(Document images with their source code)
______________________________

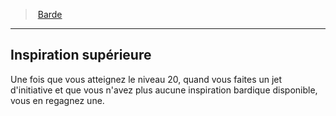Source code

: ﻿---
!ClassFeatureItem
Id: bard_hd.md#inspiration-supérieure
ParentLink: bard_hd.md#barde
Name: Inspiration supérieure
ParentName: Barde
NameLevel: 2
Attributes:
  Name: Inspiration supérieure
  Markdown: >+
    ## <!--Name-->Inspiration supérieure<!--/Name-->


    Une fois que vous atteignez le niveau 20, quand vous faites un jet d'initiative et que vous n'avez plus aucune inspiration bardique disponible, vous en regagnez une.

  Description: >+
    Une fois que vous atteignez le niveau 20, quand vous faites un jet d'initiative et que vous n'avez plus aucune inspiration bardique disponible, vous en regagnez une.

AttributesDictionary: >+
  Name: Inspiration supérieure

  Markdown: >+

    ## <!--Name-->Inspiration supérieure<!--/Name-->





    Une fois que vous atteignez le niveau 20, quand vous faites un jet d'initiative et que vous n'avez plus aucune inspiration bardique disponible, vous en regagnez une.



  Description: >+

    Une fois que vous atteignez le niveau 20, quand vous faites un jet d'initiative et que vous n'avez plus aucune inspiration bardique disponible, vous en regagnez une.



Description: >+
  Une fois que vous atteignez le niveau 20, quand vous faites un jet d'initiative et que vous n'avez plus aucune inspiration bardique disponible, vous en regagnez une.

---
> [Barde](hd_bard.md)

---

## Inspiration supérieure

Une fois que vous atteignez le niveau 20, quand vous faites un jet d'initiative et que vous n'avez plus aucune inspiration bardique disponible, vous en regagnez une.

______________________________

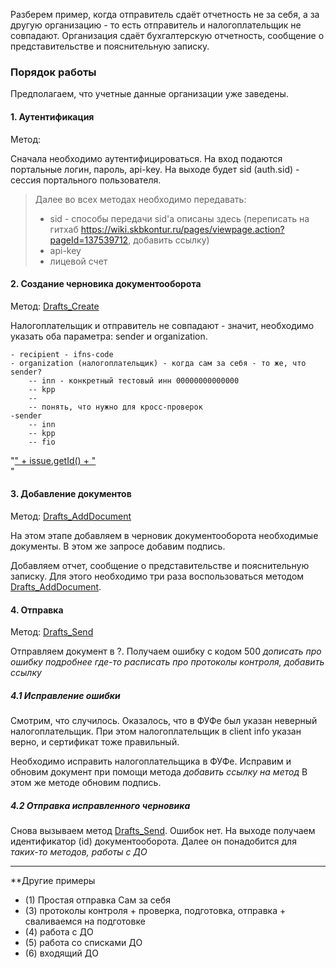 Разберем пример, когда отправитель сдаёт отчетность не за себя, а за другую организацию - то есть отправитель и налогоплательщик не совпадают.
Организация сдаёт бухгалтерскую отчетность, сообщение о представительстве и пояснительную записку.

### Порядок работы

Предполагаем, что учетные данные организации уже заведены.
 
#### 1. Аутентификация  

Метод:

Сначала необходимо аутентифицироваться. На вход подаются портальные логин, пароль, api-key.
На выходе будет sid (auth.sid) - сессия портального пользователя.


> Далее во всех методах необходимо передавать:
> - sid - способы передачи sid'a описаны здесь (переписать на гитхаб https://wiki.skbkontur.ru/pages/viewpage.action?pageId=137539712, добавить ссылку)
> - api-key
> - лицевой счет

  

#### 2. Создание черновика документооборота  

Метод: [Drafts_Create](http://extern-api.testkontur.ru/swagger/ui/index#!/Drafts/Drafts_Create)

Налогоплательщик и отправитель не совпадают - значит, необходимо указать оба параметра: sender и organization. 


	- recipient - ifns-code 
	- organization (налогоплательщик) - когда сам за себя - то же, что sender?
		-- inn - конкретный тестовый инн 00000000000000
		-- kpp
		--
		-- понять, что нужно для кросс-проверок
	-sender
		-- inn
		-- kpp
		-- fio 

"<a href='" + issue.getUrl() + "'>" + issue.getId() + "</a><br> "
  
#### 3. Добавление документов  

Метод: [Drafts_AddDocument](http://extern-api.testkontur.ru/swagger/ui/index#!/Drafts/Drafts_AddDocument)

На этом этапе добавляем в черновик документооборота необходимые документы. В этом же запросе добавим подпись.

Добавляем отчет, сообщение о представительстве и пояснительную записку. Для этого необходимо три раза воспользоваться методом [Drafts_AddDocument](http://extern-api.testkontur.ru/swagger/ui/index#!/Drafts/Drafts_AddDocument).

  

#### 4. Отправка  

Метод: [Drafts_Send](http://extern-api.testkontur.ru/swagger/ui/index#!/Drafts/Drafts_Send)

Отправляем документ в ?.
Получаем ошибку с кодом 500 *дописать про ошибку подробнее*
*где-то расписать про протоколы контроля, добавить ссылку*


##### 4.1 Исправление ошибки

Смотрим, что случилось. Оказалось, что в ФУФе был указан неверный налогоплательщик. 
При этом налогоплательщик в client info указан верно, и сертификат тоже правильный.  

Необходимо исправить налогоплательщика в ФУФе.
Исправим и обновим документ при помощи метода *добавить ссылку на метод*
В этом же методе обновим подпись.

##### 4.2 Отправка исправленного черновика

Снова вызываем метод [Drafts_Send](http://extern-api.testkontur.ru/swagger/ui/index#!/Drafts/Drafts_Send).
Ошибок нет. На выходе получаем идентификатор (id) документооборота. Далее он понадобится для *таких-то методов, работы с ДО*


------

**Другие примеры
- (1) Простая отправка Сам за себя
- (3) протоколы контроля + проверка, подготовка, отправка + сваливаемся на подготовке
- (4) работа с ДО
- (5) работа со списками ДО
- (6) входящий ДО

______________________________

[WORK TASK] Retype, character for character, the stretch of records from the line containing "Смотрим, что случилось." through the line containing "- (6) входящий ДО", with both of those lines included.

[OUTPUT OF THE EXERCISE]
Смотрим, что случилось. Оказалось, что в ФУФе был указан неверный налогоплательщик. 
При этом налогоплательщик в client info указан верно, и сертификат тоже правильный.  

Необходимо исправить налогоплательщика в ФУФе.
Исправим и обновим документ при помощи метода *добавить ссылку на метод*
В этом же методе обновим подпись.

##### 4.2 Отправка исправленного черновика

Снова вызываем метод [Drafts_Send](http://extern-api.testkontur.ru/swagger/ui/index#!/Drafts/Drafts_Send).
Ошибок нет. На выходе получаем идентификатор (id) документооборота. Далее он понадобится для *таких-то методов, работы с ДО*


------

**Другие примеры
- (1) Простая отправка Сам за себя
- (3) протоколы контроля + проверка, подготовка, отправка + сваливаемся на подготовке
- (4) работа с ДО
- (5) работа со списками ДО
- (6) входящий ДО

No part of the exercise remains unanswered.